The Orphaned Worlds
Michael Cobley

The language in this book is so appalling I found the thing impossible to read.

Most people, when they buy a cliché dictionary, use it to find annoying phrases to avoid. Mr. Cobley seems to have used one as a resource. Let me give you an idea of just how awful the thing is … here are clichés from the preface:

- In the title, “has gone before”
- “ruthless … enemy”
- “far away star system”
- “fertile … world”
- “swathed in … forest”
- “ancient secrets”

And that’s just the first paragraph. Seriously, the first paragraph! There are so many clichés here that he’s achieved cliché meltdown: I really, genuinely, cannot read this book. I don’t know if this guy is deeply lazy or deliberately being irritating by writing so badly. Whatever, it’s impossible to see the story through the awful awful language.

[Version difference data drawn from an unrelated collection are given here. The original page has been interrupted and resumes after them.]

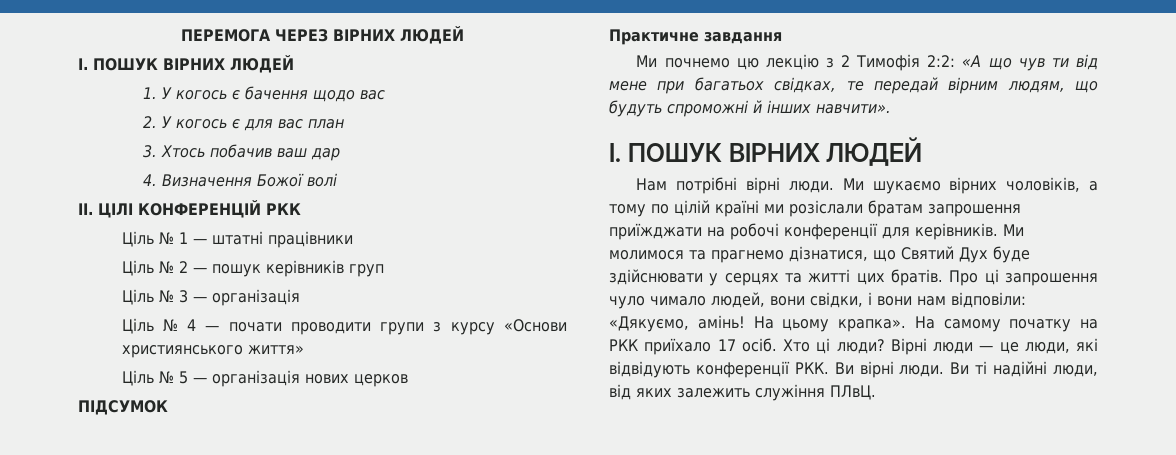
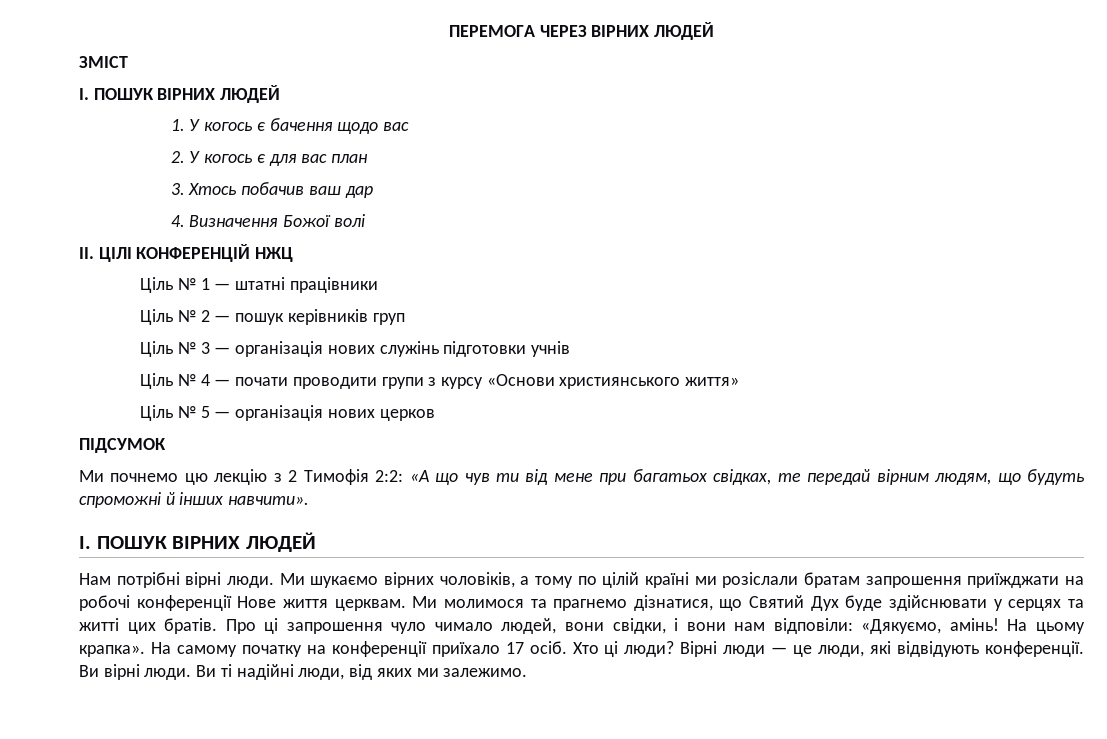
(464, 35) none -> [79,56,128,68] // ЗМІСТ
[266,203,301,215] РКК -> [255,247,294,262] НЖЦ
(300, 297) none -> [327,341,570,357] нових служінь підготовки учнів
[609,29,782,45] // Практичне завдання -> (166, 445) none
[882,223,998,240] для керівників. -> [237,596,406,611] Нове життя церквам.
[609,339,638,351] РКК -> [331,641,427,657] конференції
[695,361,829,378] конференції РКК. -> [984,641,1084,657] конференції.
[677,384,876,401] залежить служіння ПЛвЦ. -> [416,668,528,677] ми залежимо.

This is Douglas Adams’ “small lump of green putty found under my armpit one morning”.

I reckon he’s trying to copy the style of early pulp science fiction, but he’s not realised that, then, the language may have been rushed and thrown out of a typewriter like smoke from a wheelspin (see, copies are horrible, aren’t they), but the atmosphere of that time made the language fresh and exciting, then. Emphasis on the then. But it’s been copied, copied, copied, so much so that now it’s bloody irritating. It’s descended to deepest cliché: any writer who knows anything about his tradecraft should know how clichés build: they’re once exciting phrases that have grown tired, so tired they’ve fekkin’ annoying. It’s why you have to be wary when reading Fleming: Bond’s not written in clichés, they’re the utterly copied originals. The same goes for pulp sci–fi, except that was never quality writing in the first place.

I should never have bought this book; I was in Foyles at St Pancakes with not much time. It’s the second book in a series, and I bought the original because Iain M Banks recommended it, according to the cover. Don’t touch it; don’t for a moment presume this book has anything like the quality of Banks’ works. I haven’t got a clue why he recommended it. I tried to read that first book, but the language so irritated me that I ended up skimming it just to sneer and giggle at all the fekkin’ clichés this desperately lazy writer invoked. The plot is clichéd too, as I remember, but nothing like in as appalling a way as the language: with non–annoying language it might have earned 2 point something stars.

Now, of course, the guy might be using dire language deliberately. He might so hate his readers he wants to annoy them intensely by pelting them with stuff he’s grabbed out of his grandmother’s toilet. Well, sod that, he can bugger off. The language is so awful that this series, so far, is the worst I’m come across in 40 years of reading SciFi.